3. Architecture Designs [Vi4L,wUp5]: We want to provide some clarifications on our architecture design and hopefully shed light on our motivation.

  • We highlight that the main motivation to tokenize embodiments and align them in the same latent space, is due to the practical constraints of heterogeneity in proprioception and action spaces. Without any pre/post-processing, these input and output tensors with different dimensions cannot be handled with a single network (think about two weight matrices with different dimensions), and are not considered in previous works before. To handle these, we use a simple and efficient encoder-decoder approach in this project. The idea is partly motivated by the “experts” in the recent mixture of expert literature as well as the “projector” or “connector” in the multimodal literature. For the vision modalities, we actually share the vision encoder and only use a small adaptor to project the frozen vision encoders.

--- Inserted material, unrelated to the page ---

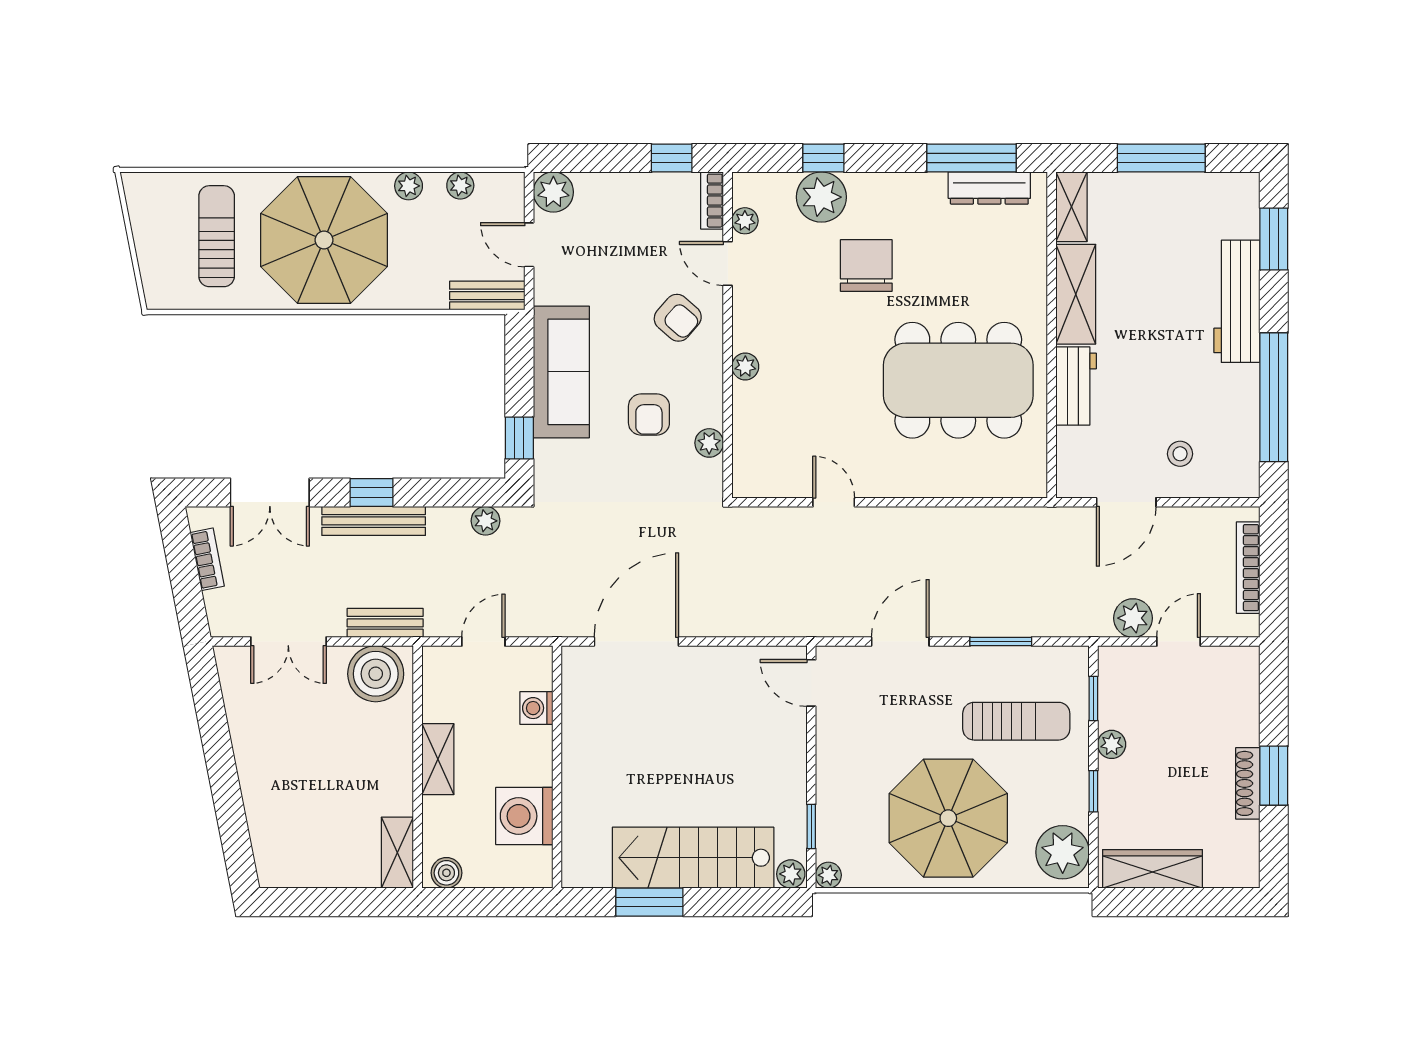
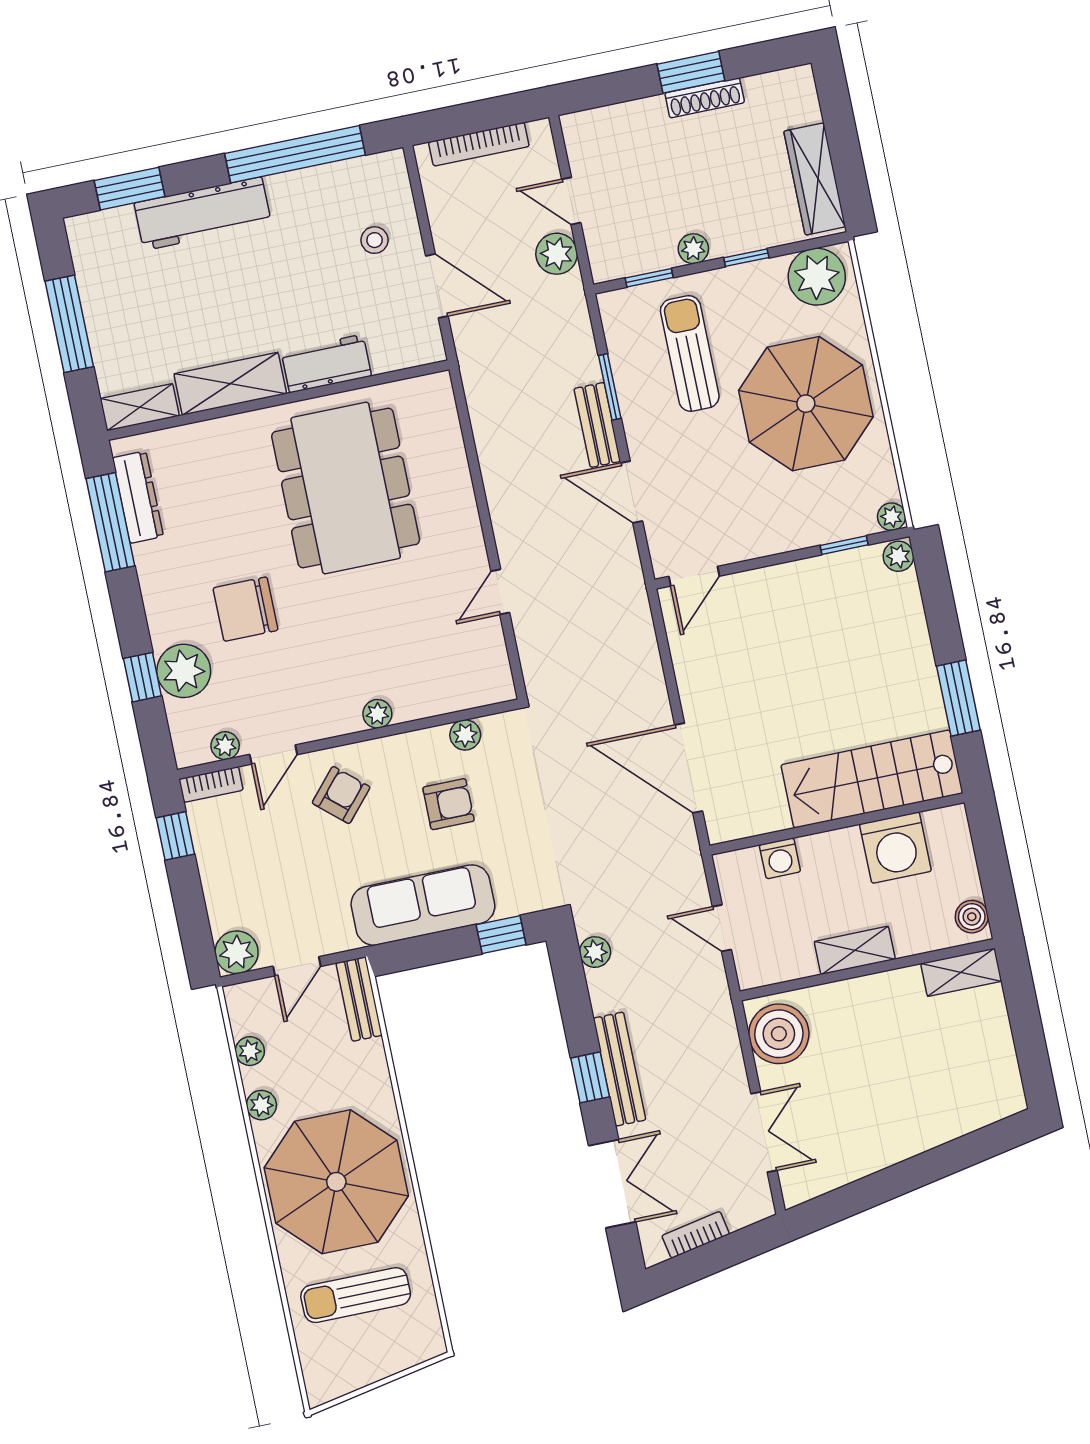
bench: (385, 623) -> (597, 425), moved
stairs: (693, 858) -> (872, 779), moved, turned 90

  • This is also a meta-level choice that is brought by heterogeneous pre-training, and is independent of specific architecture choices (shared head or separate heads). While this HPT architecture is a specific architectural choice that we made, the idea is motivated to handle more heterogeneity across domains and sensor modalities. This is a more significant point and is different than previous works. There are more complex methods such as embedding embodiment information, using paddings, GNN or a unified tokenizer across these embodiments to handle this issue, but we leave those for future work.

  • Moreover, this simple and general architecture choice is not conflicted with sharing information across embodiments because the encoders (stem) and decoders (head) do not contain many parameters, and are used as simple methods applied to match the dimensions and project tensors in different spaces to the shared latent space, similar to how multimodal foundation models are trained. Moreover, similar to other generalist policy works including Octo and OpenVLA, finetuning is used at test time to adapt well to new embodiment and tasks.

4. More real-world experiments and ablation [KFGf]: We also added additional experiments on the insertion task with a different robot embodiment, shown in [Figure 14]. This task uses a different observation and action space and requires more precision than the pet-care setting. We have also made ablation studies on different pre-training models in the real world in Table 4. These new experiments further validate the observation on HPT pre-trained model.

We thank the reviewers again for their raised points. I hope our new experiments and clarifications addressed some of the comments and concerns of the reviewers.

最终决定

This submission proposed a new method, called HPT, for quick (task, embodiment, and environment) adaptation by pretraining a policy representation from large datasets. In order to encourage shared learning across multi-modal data, the model divides the policy into three parts: a dataset-specific token encoder (Stem), a shared processing trunk, and dataset-specific action heads. The authors showed that this approach of dividing into three parts helps effective scaling and adaptability on both simulated and real-world tasks. The results are shown by finetuning with few demonstration in the Open-X dataset.

Overall, reviewers agreed that the method and the results are compelling and it should be shared with the community. There are several experiments and analysis reviewers asked for to further improve the submission. Please add them to your camera-ready copy.